Poultry disease wipes out 2.8 million chickens
Yuli Tri Suwarni, The Jakarta Post, Bandung
The outbreak of a highly contagious poultry virus that swept through West Java's two major chicken suppliers have killed 2.8 million young chickens in the first quarter of this year, an official at the West Java husbandry agency said on Wednesday.
Head of the agency's veterinary division Musny Suatmojo said his office had isolated the virus, which caused the incurable Marek's disease, to prevent it from spreading to other regencies from Ciamis and Tasikmalaya.
Experts assured the public that the disease does not affect humans.
"This is the biggest case ever in the history of agriculture here. We are still examining the factors that cause it as we usually only have one or two cases," Musny told a hearing with the West Java Provincial Legislative Council's Commission B for economic affairs.
"Several chickens are still infected, but the number of cases is rapidly decreasing," he added.
Ciamis and Tasikmalaya are the centers for chicken breeding, which produce over 19 million broilers weekly, mostly for the Jakarta market.
Marek's disease produces cancer in poultry and is characterized especially by the proliferation of lymphoid cells and is caused by a herpes virus.

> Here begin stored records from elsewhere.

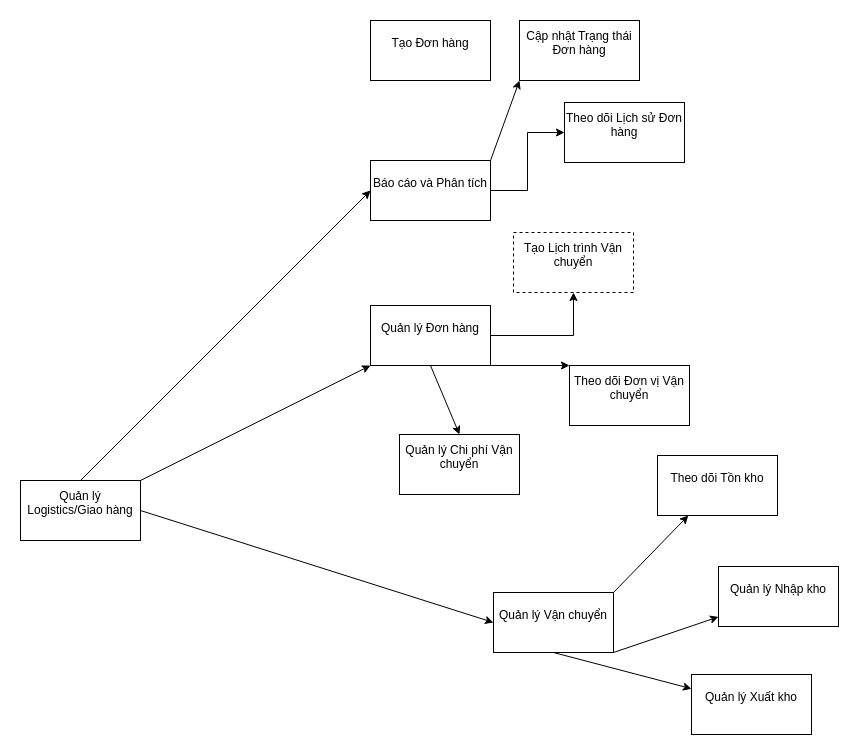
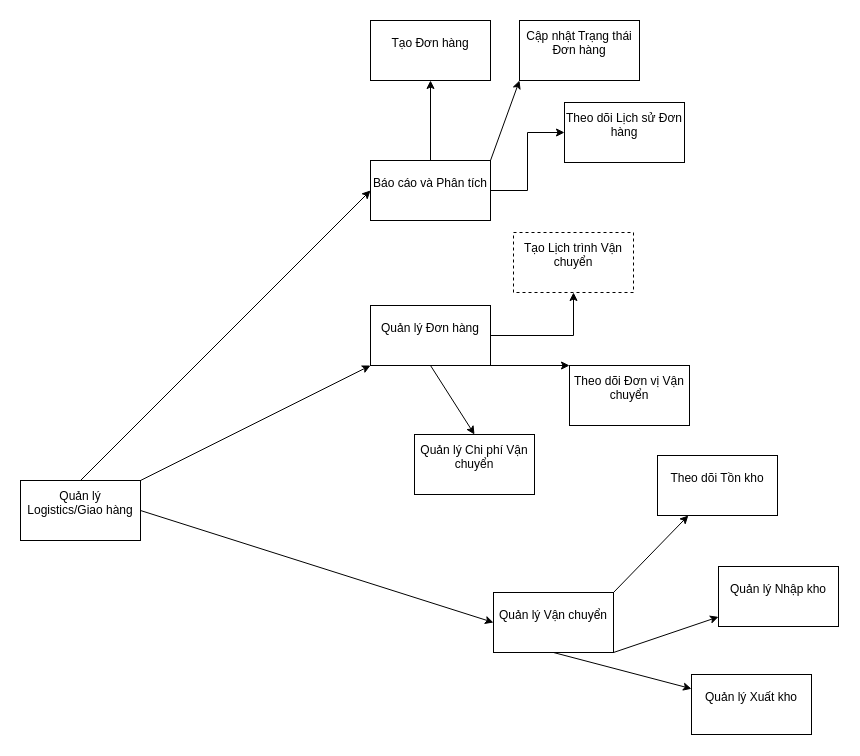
  <mxCell id="0" style=";html=1;" />
  <mxCell id="1" style=";html=1;" parent="0" />
  <mxCell id="2" value="&#10;Quản lý Logistics/Giao hàng&#10;&#10;" style="rounded=0;whiteSpace=wrap;html=1;" vertex="1" parent="1"><mxGeometry x="20" y="480" width="120" height="60" as="geometry" /></mxCell>
  <mxCell id="3" value="" style="edgeStyle=orthogonalEdgeStyle;rounded=0;orthogonalLoop=1;jettySize=auto;html=1;" edge="1" parent="1" source="4" target="16"><mxGeometry relative="1" as="geometry" /></mxCell>
  <mxCell id="4" value="&#10;Quản lý Đơn hàng&#10;&#10;" style="whiteSpace=wrap;html=1;rounded=0;" vertex="1" parent="1"><mxGeometry x="370" y="305" width="120" height="60" as="geometry" /></mxCell>
  <mxCell id="5" value="&#10;Quản lý Vận chuyển&#10;&#10;" style="whiteSpace=wrap;html=1;rounded=0;" vertex="1" parent="1"><mxGeometry x="493" y="592" width="120" height="60" as="geometry" /></mxCell>
  <mxCell id="6" value="" style="endArrow=classic;html=1;rounded=0;exitX=1;exitY=0;exitDx=0;exitDy=0;entryX=0;entryY=1;entryDx=0;entryDy=0;" edge="1" parent="1" source="2" target="4"><mxGeometry width="50" height="50" relative="1" as="geometry"><mxPoint x="731" y="609" as="sourcePoint" /><mxPoint x="781" y="559" as="targetPoint" /></mxGeometry></mxCell>
  <mxCell id="7" value="" style="endArrow=classic;html=1;rounded=0;exitX=1;exitY=0.5;exitDx=0;exitDy=0;entryX=0;entryY=0.5;entryDx=0;entryDy=0;" edge="1" parent="1" source="2" target="5"><mxGeometry width="50" height="50" relative="1" as="geometry"><mxPoint x="731" y="609" as="sourcePoint" /><mxPoint x="781" y="559" as="targetPoint" /></mxGeometry></mxCell>
+ <mxCell id="8" value="" style="edgeStyle=orthogonalEdgeStyle;rounded=0;orthogonalLoop=1;jettySize=auto;html=1;" edge="1" parent="1" source="10" target="13"><mxGeometry relative="1" as="geometry" /></mxCell>
  <mxCell id="9" value="" style="edgeStyle=orthogonalEdgeStyle;rounded=0;orthogonalLoop=1;jettySize=auto;html=1;" edge="1" parent="1" source="10" target="14"><mxGeometry relative="1" as="geometry" /></mxCell>
  <mxCell id="10" value="&#10;&lt;span class=&quot;hljs-selector-tag&quot;&gt;B&lt;/span&gt;áo cáo và Phân tích&#10;&#10;" style="rounded=0;whiteSpace=wrap;html=1;" vertex="1" parent="1"><mxGeometry x="370" y="160" width="120" height="60" as="geometry" /></mxCell>
  <mxCell id="11" value="" style="endArrow=classic;html=1;rounded=0;exitX=0.5;exitY=0;exitDx=0;exitDy=0;entryX=0;entryY=0.5;entryDx=0;entryDy=0;" edge="1" parent="1" source="2" target="10"><mxGeometry width="50" height="50" relative="1" as="geometry"><mxPoint x="731" y="609" as="sourcePoint" /><mxPoint x="781" y="559" as="targetPoint" /></mxGeometry></mxCell>
  <mxCell id="12" value="&#10;Cậ&lt;span class=&quot;hljs-selector-tag&quot;&gt;p&lt;/span&gt; nhật &lt;span class=&quot;hljs-selector-tag&quot;&gt;Tr&lt;/span&gt;ạng &lt;span class=&quot;hljs-selector-tag&quot;&gt;th&lt;/span&gt;á&lt;span class=&quot;hljs-selector-tag&quot;&gt;i&lt;/span&gt; Đơn hàng&#10;&#10;" style="whiteSpace=wrap;html=1;rounded=0;" vertex="1" parent="1"><mxGeometry x="519" y="20" width="120" height="60" as="geometry" /></mxCell>
  <mxCell id="13" value="&#10;Tạo Đơn hàng&#10;&#10;" style="whiteSpace=wrap;html=1;rounded=0;" vertex="1" parent="1"><mxGeometry x="370" y="20" width="120" height="60" as="geometry" /></mxCell>
  <mxCell id="14" value="&#10;Theo dõ&lt;span class=&quot;hljs-selector-tag&quot;&gt;i&lt;/span&gt; Lịch sử Đơn hàng&#10;&#10;" style="whiteSpace=wrap;html=1;rounded=0;" vertex="1" parent="1"><mxGeometry x="564" y="102" width="120" height="60" as="geometry" /></mxCell>
  <mxCell id="15" value="" style="endArrow=classic;html=1;rounded=0;exitX=1;exitY=0;exitDx=0;exitDy=0;entryX=0;entryY=1;entryDx=0;entryDy=0;" edge="1" parent="1" source="10" target="12"><mxGeometry width="50" height="50" relative="1" as="geometry"><mxPoint x="731" y="609" as="sourcePoint" /><mxPoint x="781" y="559" as="targetPoint" /></mxGeometry></mxCell>
  <mxCell id="16" value="&#10;Tạo Lịch &lt;span class=&quot;hljs-selector-tag&quot;&gt;tr&lt;/span&gt;ình Vận chuyển&#10;&#10;" style="whiteSpace=wrap;html=1;rounded=0;dashed=1;" vertex="1" parent="1"><mxGeometry x="513" y="232" width="120" height="60" as="geometry" /></mxCell>
- <mxCell id="17" value="&#10;Quản lý Chi phí Vận chuyển&#10;&#10;" style="whiteSpace=wrap;html=1;rounded=0;" vertex="1" parent="1"><mxGeometry x="399" y="434" width="120" height="60" as="geometry" /></mxCell>
+ <mxCell id="17" value="&#10;Quản lý Chi phí Vận chuyển&#10;&#10;" style="whiteSpace=wrap;html=1;rounded=0;" vertex="1" parent="1"><mxGeometry x="414" y="434" width="120" height="60" as="geometry" /></mxCell>
  <mxCell id="18" value="&#10; Theo dõ&lt;span class=&quot;hljs-selector-tag&quot;&gt;i&lt;/span&gt; Đơn vị Vận chuyển&#10;&#10;" style="whiteSpace=wrap;html=1;rounded=0;" vertex="1" parent="1"><mxGeometry x="569" y="365" width="120" height="60" as="geometry" /></mxCell>
  <mxCell id="19" value="" style="endArrow=classic;html=1;rounded=0;exitX=1;exitY=1;exitDx=0;exitDy=0;entryX=0;entryY=0;entryDx=0;entryDy=0;" edge="1" parent="1" source="4" target="18"><mxGeometry width="50" height="50" relative="1" as="geometry"><mxPoint x="731" y="609" as="sourcePoint" /><mxPoint x="781" y="559" as="targetPoint" /></mxGeometry></mxCell>
  <mxCell id="20" value="" style="endArrow=classic;html=1;rounded=0;exitX=0.5;exitY=1;exitDx=0;exitDy=0;entryX=0.5;entryY=0;entryDx=0;entryDy=0;" edge="1" parent="1" source="4" target="17"><mxGeometry width="50" height="50" relative="1" as="geometry"><mxPoint x="731" y="609" as="sourcePoint" /><mxPoint x="781" y="559" as="targetPoint" /></mxGeometry></mxCell>
  <mxCell id="21" value="" style="endArrow=classic;html=1;rounded=0;exitX=1;exitY=0;exitDx=0;exitDy=0;" edge="1" parent="1" source="5" target="22"><mxGeometry width="50" height="50" relative="1" as="geometry"><mxPoint x="731" y="609" as="sourcePoint" /><mxPoint x="781" y="559" as="targetPoint" /></mxGeometry></mxCell>
  <mxCell id="22" value="&#10;Theo dõ&lt;span class=&quot;hljs-selector-tag&quot;&gt;i&lt;/span&gt; Tồn kho&#10;&#10;" style="rounded=0;whiteSpace=wrap;html=1;" vertex="1" parent="1"><mxGeometry x="657" y="455" width="120" height="60" as="geometry" /></mxCell>
  <mxCell id="23" value="" style="endArrow=classic;html=1;rounded=0;exitX=1;exitY=1;exitDx=0;exitDy=0;" edge="1" parent="1" source="5" target="24"><mxGeometry width="50" height="50" relative="1" as="geometry"><mxPoint x="731" y="609" as="sourcePoint" /><mxPoint x="795" y="677" as="targetPoint" /></mxGeometry></mxCell>
  <mxCell id="24" value="&#10;Quản lý Nhậ&lt;span class=&quot;hljs-selector-tag&quot;&gt;p&lt;/span&gt; kho&#10;&#10;" style="rounded=0;whiteSpace=wrap;html=1;" vertex="1" parent="1"><mxGeometry x="718" y="566" width="120" height="60" as="geometry" /></mxCell>
  <mxCell id="25" value="" style="endArrow=classic;html=1;rounded=0;exitX=0.5;exitY=1;exitDx=0;exitDy=0;" edge="1" parent="1" source="5" target="26"><mxGeometry width="50" height="50" relative="1" as="geometry"><mxPoint x="731" y="609" as="sourcePoint" /><mxPoint x="712" y="774" as="targetPoint" /></mxGeometry></mxCell>
  <mxCell id="26" value="&#10;Quản lý Xuất kho&#10;&#10;" style="rounded=0;whiteSpace=wrap;html=1;" vertex="1" parent="1"><mxGeometry x="691" y="674" width="120" height="60" as="geometry" /></mxCell>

The disease was named after Joszef Marek, a Hungarian veterinarian who first discovered the illness in 1907.
The disease, Musny said, entered Indonesia about 1960 when chickens were imported into the country.
Infected animals have a loss in appetite, are lethargic and have a high body temperature.

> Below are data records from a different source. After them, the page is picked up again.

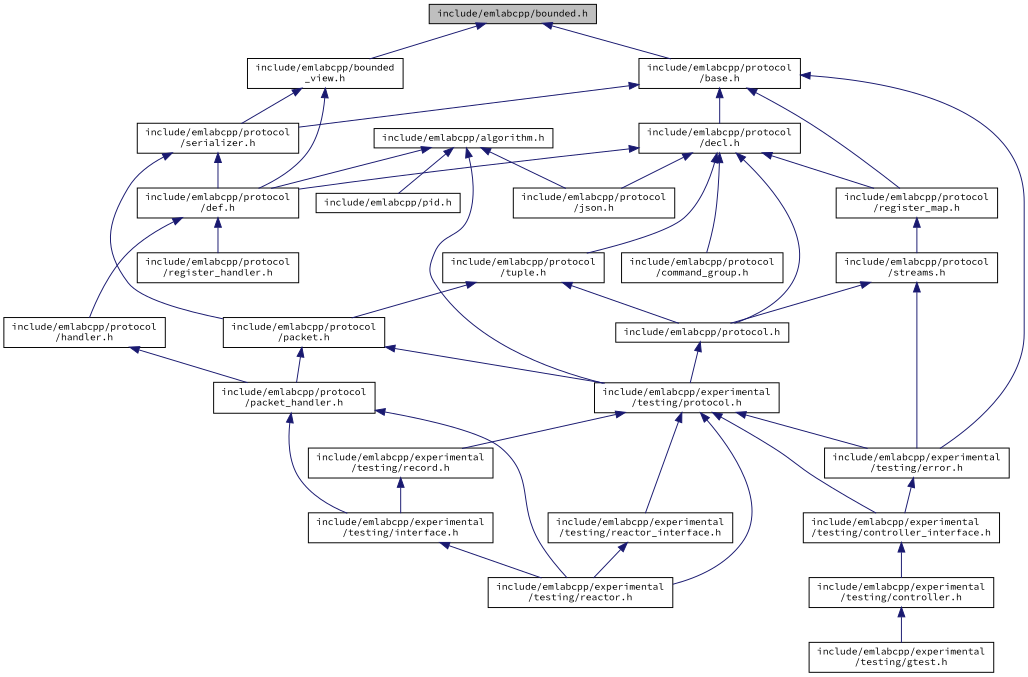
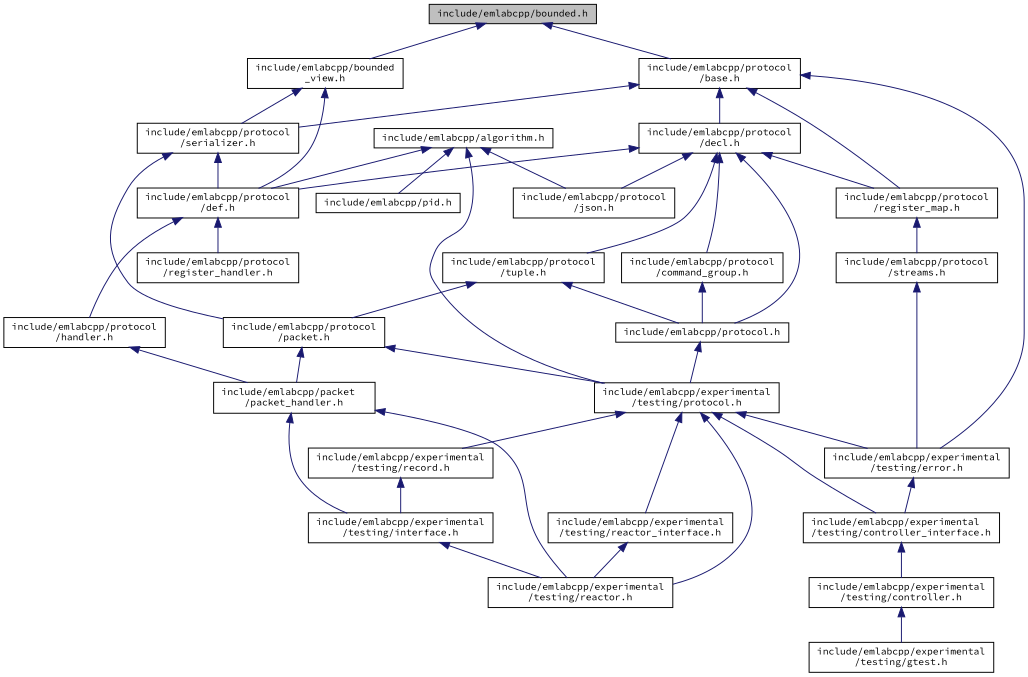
  digraph {
    fontname="Source Code Pro"
    node [color=black fillcolor=white fontname="Source Code Pro" fontsize=10 shape=record style=filled]
    edge [color=midnightblue dir=back fontname="Source Code Pro" fontsize=10 labelfontname=Helvetica labelfontsize=10 style=solid]
    n1 [fillcolor=grey75 fontcolor=black height=0.2 label="include/emlabcpp/bounded.h" width=0.4]
    n2 [height=0.2 label="include/emlabcpp/bounded\l_view.h" width=0.4]
    n3 [height=0.2 label="include/emlabcpp/protocol\l/base.h" width=0.4]
    n4 [height=0.2 label="include/emlabcpp/algorithm.h" width=0.4]
    n5 [height=0.2 label="include/emlabcpp/experimental\l/testing/protocol.h" width=0.4]
    n6 [height=0.2 label="include/emlabcpp/pid.h" width=0.4]
    n7 [height=0.2 label="include/emlabcpp/protocol\l/def.h" width=0.4]
    n8 [height=0.2 label="include/emlabcpp/protocol\l/json.h" width=0.4]
    n9 [height=0.2 label="include/emlabcpp/protocol\l/serializer.h" width=0.4]
    n10 [height=0.2 label="include/emlabcpp/protocol\l/register_map.h" width=0.4]
    n11 [height=0.2 label="include/emlabcpp/experimental\l/testing/error.h" width=0.4]
    n12 [height=0.2 label="include/emlabcpp/protocol\l/decl.h" width=0.4]
    n13 [height=0.2 label="include/emlabcpp/experimental\l/testing/controller_interface.h" width=0.4]
    n14 [height=0.2 label="include/emlabcpp/experimental\l/testing/reactor.h" width=0.4]
    n15 [height=0.2 label="include/emlabcpp/experimental\l/testing/reactor_interface.h" width=0.4]
    n16 [height=0.2 label="include/emlabcpp/experimental\l/testing/record.h" width=0.4]
    n17 [height=0.2 label="include/emlabcpp/protocol\l/handler.h" width=0.4]
    n18 [height=0.2 label="include/emlabcpp/protocol\l/register_handler.h" width=0.4]
    n19 [height=0.2 label="include/emlabcpp/protocol\l/streams.h" width=0.4]
    n20 [height=0.2 label="include/emlabcpp/experimental\l/testing/controller.h" width=0.4]
    n21 [height=0.2 label="include/emlabcpp/experimental\l/testing/interface.h" width=0.4]
    n22 [height=0.2 label="include/emlabcpp/experimental\l/testing/gtest.h" width=0.4]
-   n23 [height=0.2 label="include/emlabcpp/protocol\l/packet_handler.h" width=0.4]
+   n23 [height=0.2 label="include/emlabcpp/packet\l/packet_handler.h" width=0.4]
    n24 [height=0.2 label="include/emlabcpp/protocol\l/packet.h" width=0.4]
    n25 [height=0.2 label="include/emlabcpp/protocol\l/command_group.h" width=0.4]
    n26 [height=0.2 label="include/emlabcpp/protocol.h" width=0.4]
    n27 [height=0.2 label="include/emlabcpp/protocol\l/tuple.h" width=0.4]
    n1 -> n2
    n1 -> n3
    n2 -> n7
    n2 -> n9
    n3 -> n9
    n3 -> n10
    n3 -> n11
    n3 -> n12
    n4 -> n5
    n4 -> n6
    n4 -> n7
    n4 -> n8
    n5 -> n11
    n5 -> n13
    n5 -> n14
    n5 -> n15
    n5 -> n16
    n7 -> n17
    n7 -> n18
    n9 -> n7
    n9 -> n24
    n10 -> n19
    n11 -> n13
    n12 -> n7
    n12 -> n8
    n12 -> n10
    n12 -> n25
    n12 -> n26
    n12 -> n27
    n13 -> n20
    n15 -> n14
    n16 -> n21
    n17 -> n23
    n19 -> n11
    n20 -> n22
    n21 -> n14
    n23 -> n14
    n23 -> n21
    n24 -> n5
    n24 -> n23
-   n19 -> n26
+   n25 -> n26
    n26 -> n5
    n27 -> n24
    n27 -> n26
  }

It usually infects poultry between the ages of three weeks and four months, whose immunity is low because of bad weather, commonly during the transitional periods between the dry and rainy seasons.
Chickens are usually sent to markets when they are one-and-a- half months old.

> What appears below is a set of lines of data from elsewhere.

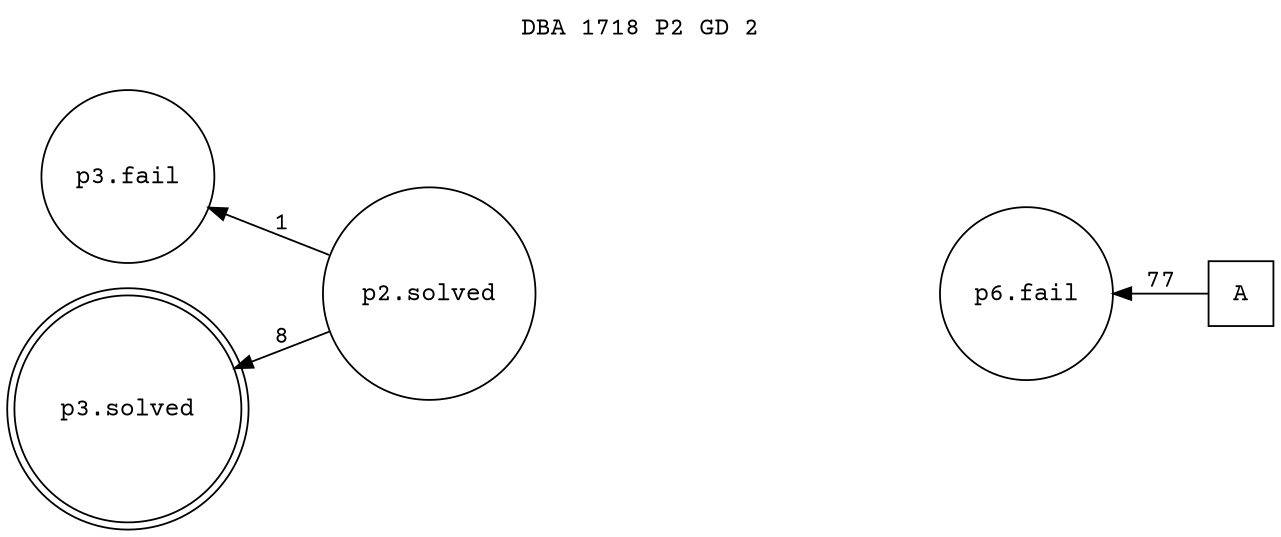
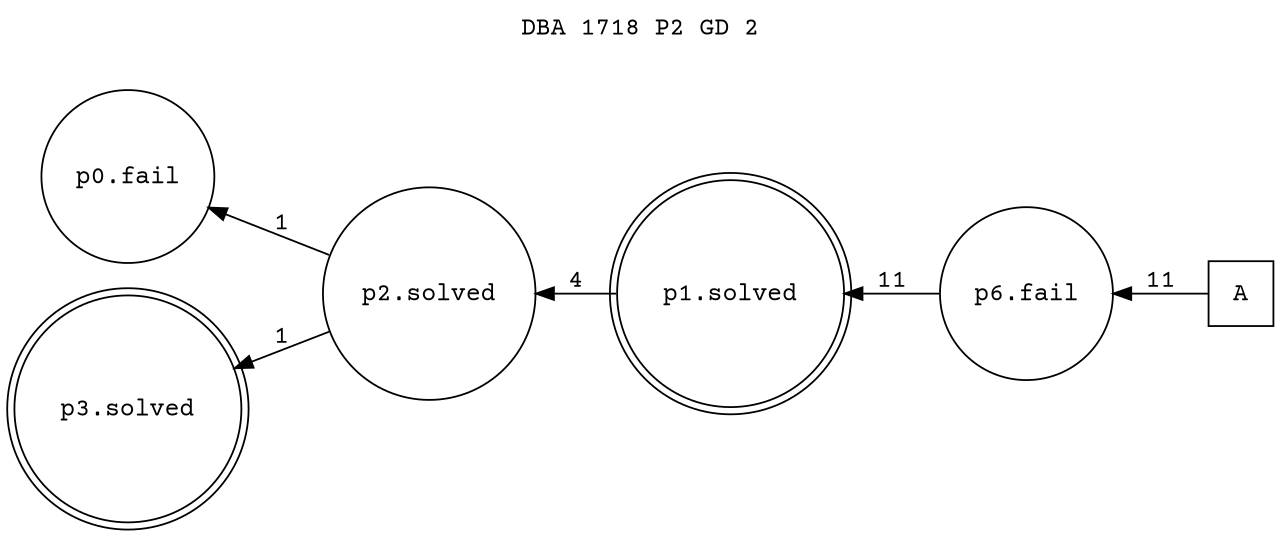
  digraph {
    fontname="Courier Prime"
    label=" DBA 1718 P2 GD 2 "
    labelloc=tl
    rankdir=RL
    node [fontname="Courier Prime" shape=circle]
    edge [fontname="Courier Prime"]
    n1 [label=A shape=square]
    n2 [label="p6.fail"]
+   n3 [label="p1.solved" shape=doublecircle]
    n4 [label="p2.solved"]
-   n5 [label="p3.fail"]
+   n5 [label="p0.fail"]
    n6 [label="p3.solved" shape=doublecircle]
-   n1 -> n2 [label=77]
+   n1 -> n2 [label=11]
+   n2 -> n3 [label=11]
+   n3 -> n4 [label=4]
    n4 -> n5 [label=1]
-   n4 -> n6 [label=8]
+   n4 -> n6 [label=1]
  }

Musny assured the public that the disease was not a zoonosis one, meaning it could not be passed on to humans.
He said that his office had instructed breeders to burn every infected chicken and sterilize the coops for 50 days to 90 days to isolate the virus.
In an attempt to prevent further spread of the virus, which does not have a vaccine yet, the husbandry agency has distributed vaccines for Newcastle disease as well as Gumboro's disease.
Chairman of the West Java chapter of the Association of National Chicken Breeders (PPAN) Dedi Dermawan said that there was limited spread of the virus although there is a possibility of its return.
He said the disease had caused Rp 19 billion (US$21 million) in losses to breeders.